Si des formes différentes du livre de Jérémie ont été importées à Qumrân, on en déduit notamment : 1) que ces formes diverses du texte ne sont pas propres à la secte, 2) qu’elles caractérisent un judaïsme plus large, et 3) que l’interprétation (sectaire ou non) comptait plus que l’exacte lettre (puisqu’elle différait chez les uns et chez les autres).
L’étude suggère un constat comparable avec les fragments des Chants pour l’holocauste du sabbat (4Q403), oeuvre mystique très populaire à Qumrân dont on pouvait se demander si elle était une idiosyncrasie qumrânienne (11 copies trouvées, ce qui est plus que certains livres bibliques) : « The fact that only Mas1k belongs to haplogroup A wherease the Qumran copies of the work belong to haplogroup B suggests that the work was known beyond Qumran caves » (p.10).

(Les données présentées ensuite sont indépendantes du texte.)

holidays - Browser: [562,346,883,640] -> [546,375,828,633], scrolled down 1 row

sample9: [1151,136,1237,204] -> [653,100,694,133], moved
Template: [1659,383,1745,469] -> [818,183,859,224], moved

Comme on le voit les résultats de cette longue, fastidieuse et très-technique analyse sont très prometteurs, car ils pourront sans doute lever le voile sur la provenance (voire le « milieu ») des manuscrits, mais aussi, pourquoi pas, questionner de précédentes reconstitutions.
Jusqu’à présent, ce qu’on appelle la QSP (Qumran Scribal Practice), la Pratique Scribale de Qumrân, était caractérisée par des informations essentiellement calligraphiques et linguistiques (cf. p.9 et Tov 2004). On pourra désormais y ajouter, avec prudence et surtout patience, la paléogénomique.